La prise de conscience de ce problème et la demande grandissante pour des produits de grande qualité, ont été des catalyseurs certains de l’implantation de nombreuses marques internationales dans l’île. «Je pense que le volume de biens construits à Maurice attirent, effectivement, des marques internationales. Pour ces grands projets, il faut pouvoir faire une livraison dans un temps assez court. Dans un programme où il y a 40 appartements, par exemple, il faut pourvoir livrer et installer 40 cuisines dans une durée restreinte », dit Olaf Masson, Directeur d’Entrepôt de la Pierre. « Nous avons travaillé sur divers types de projets : maisons individuelles, bureaux, magasins, RES ou IRS, hôtels et appartements. C’est vraiment un mélange équilibré de nouvelles constructions ou de rénovations.»
Un marché fortement concurrencé
La concurrence s’installe férocement dans le secteur de l’immobilier et surtout de l’aménagement d’intérieur. Au tel point que « le nombre des décorateurs et architectes d’intérieur sur le marché est en train d’exploser ». Toutefois, cette compétition est vue d’un bon œil. « Nous avons toujours aimé la concurrence. Le client doit pouvoir comparer en toute liberté. Lorsque la concurrence est saine, c’est définitivement un point positif pour tous. Cela oblige aussi les revendeurs à souvent se remettre en question pour proposer de meilleurs services et produits », s’exprime Sandrine Franchette. « Ce secteur est en pleine évolution et continuera encore comme cela pendant quelques années. Cependant, le marché Mauricien est petit. Il faut, donc, faire attention. Les plus faibles ne résisteront pas. »
Ainsi, le marché est restreint, mais cela n’empêche aux entreprises spécialisées dans le secteur de l’aménagement d’intérieur d’évoluer, sereinement. Pour Olaf Masson, cette concurrence est également positive et force la marque à s’améliorer et proposer des tarifs compétitifs. « Les mauriciens savent ou chercher des produits et n’achètent pas à l’aveugle. Ils comparent. Du coup, nous devons continuellement nous améliorer et ça nous force à évoluer. » La preuve de cette réussite est l’ouverture du deuxième showroom d’Entrepôt de la Pierre à Forbach en janvier. « Durant ces trois dernières années, nous avons eu un belle évolution sur le marché. Donc, de mon point de vue, oui, il y a un boom dans le secteur. »
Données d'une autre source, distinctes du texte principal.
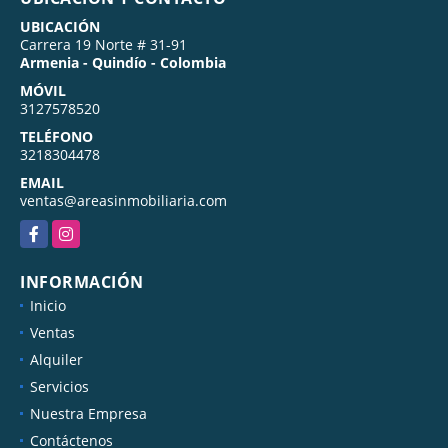
UBICACIÓN
Carrera 19 Norte # 31-91
Armenia - Quindío - Colombia
MÓVIL
3127578520
TELÉFONO
3218304478
EMAIL
ventas@areasinmobiliaria.com
Facebook
Instagram
INFORMACIÓN
Inicio
Ventas
Alquiler
Servicios
Nuestra Empresa
Contáctenos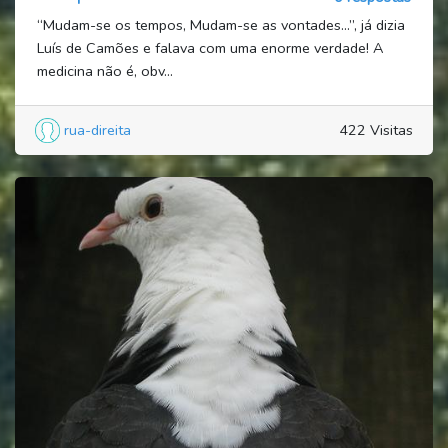
“Mudam-se os tempos, Mudam-se as vontades…”, já dizia
Luís de Camões e falava com uma enorme verdade! A
medicina não é, obv...
rua-direita
422 Visitas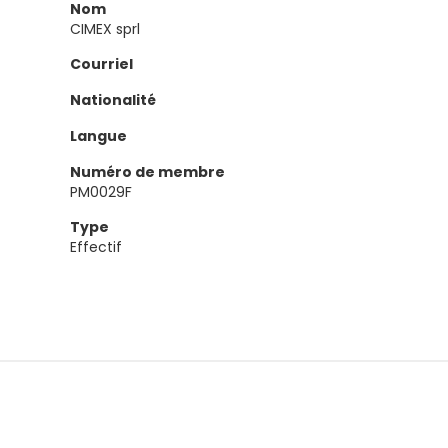
Nom
CIMEX sprl
Courriel
Nationalité
Langue
Numéro de membre
PM0029F
Type
Effectif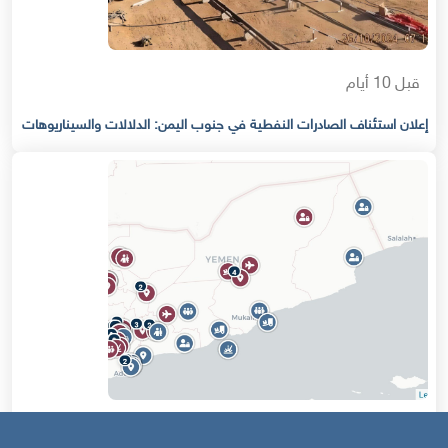
قبل 10 أيام
إعلان استئناف الصادرات النفطية في جنوب اليمن: الدلالات والسيناريوهات
قبل 14 يوم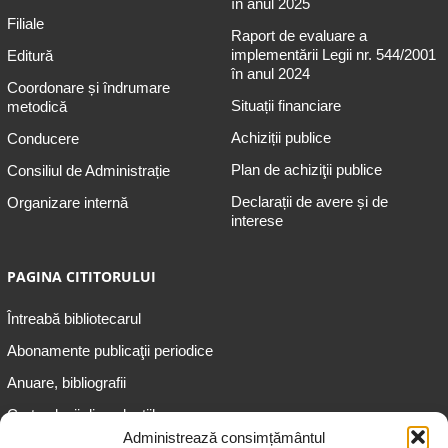
în anul 2025
Filiale
Raport de evaluare a
implementării Legii nr. 544/2001
Editură
în anul 2024
Coordonare și îndrumare
Situații financiare
metodică
Achiziții publice
Conducere
Plan de achiziţii publice
Consiliul de Administrație
Declarații de avere și de
Organizare internă
interese
PAGINA CITITORULUI
Întreabă bibliotecarul
Abonamente publicaţii periodice
Anuare, bibliografii
Cartea lunii din colecțiile
speciale
Administrează consimțământul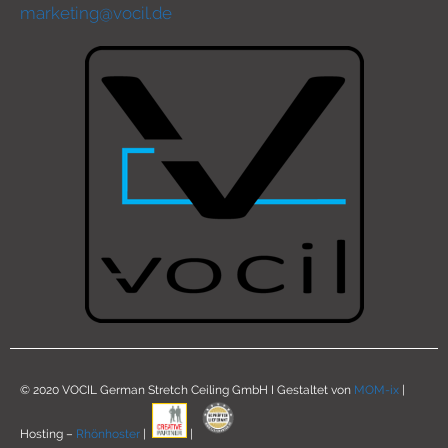
marketing@vocil.de
© 2020 VOCIL German Stretch Ceiling GmbH I Gestaltet von
MOM-ix
|
Hosting –
Rhönhoster
|
|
Cette situation profite aux particuliers et également aux autres professionnels de l’aménagement d’intérieur. « Nous avons accès à un plus grand nombre d’équipements, de surfaces et sols et la qualité des finitions s’est nettement améliorée. Nous sommes loin du simple crépi sur les murs. En somme, nous avons désormais les matériaux nécessaires pour répondre aux demandes innovantes des clients. De plus, les professionnels locaux, les menuisiers par exemple, sont obligés d’apprendre de nouvelles techniques et d’utiliser des nouveaux matériaux afin de rester dans la course. Donc, il y a que du positif », conclut l’architecte d’intérieur, Jason Chelvanaigum.